Skip to main content
Version: Next

Match Threat Intelligence

Commercial Plugin

This feature is available as commercial plugin that runs on top open-source VAST. Please contact us if you'd like to try it out.

Terminology: Threat Intelligence

Threat intelligence is security content that describes threats from various perspectives. Practitioners typically distinguish strategic, operational, and tactical threat intelligence. We focus on the tactical data that decomposes into observables as singular data points, or more specifically indicators of compromise (IoCs) that reflect malicious activity.

VAST can live-match threat intelligence against the incoming stream of events, producing an alert feed of sightings. This feature fits into the bigger theme of a unified detection strategy with a security-content-driven workflow.

VAST features matchers that check whether specific field values exist in dynamic set of indicators. A successful match emits a sighting as output. This functionality resembles Suricata's datasets or Zeek's intel framework, but generalized to all security telemetry. Key matcher features include:

  • Exact & Fuzzy Mode: controllable memory usage through multiple storage backends, such as hash tables, Bloom filters, and Cuckoo filters.

  • Surgical Target Locking: fine-grained configuration options to dispatch matchers to fields in the data, fully leveraging VAST's type system.

> **Information provided**:
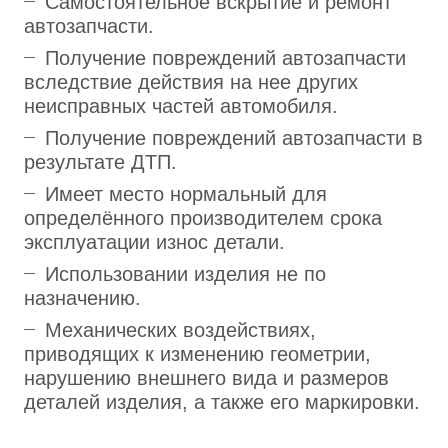
Самостоятельное вскрытие и ремонт
автозапчасти.
Получение повреждений автозапчасти
вследствие действия на нее других
неисправных частей автомобиля.
Получение повреждений автозапчасти в
результате ДТП.
Имеет место нормальный для
определённого производителем срока
эксплуатации износ детали.
Использовании изделия не по
назначению.
Механических воздействиях,
приводящих к изменению геометрии,
нарушению внешнего вида и размеров
деталей изделия, а также его маркировки.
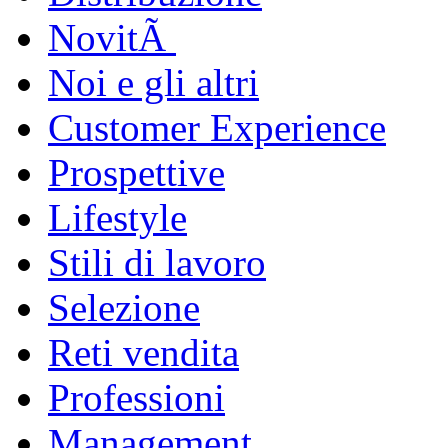
NovitÃ
Noi e gli altri
Customer Experience
Prospettive
Lifestyle
Stili di lavoro
Selezione
Reti vendita
Professioni
Management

> **The problem**:
Reproduce the threat intelligence page word for word from "Terminology: Threat Intelligence" to "reflect malicious activity.". The entries are separate material with no connection to the threat intelligence page.

> **Answer space**:
Terminology: Threat Intelligence

Threat intelligence is security content that describes threats from various perspectives. Practitioners typically distinguish strategic, operational, and tactical threat intelligence. We focus on the tactical data that decomposes into observables as singular data points, or more specifically indicators of compromise (IoCs) that reflect malicious activity.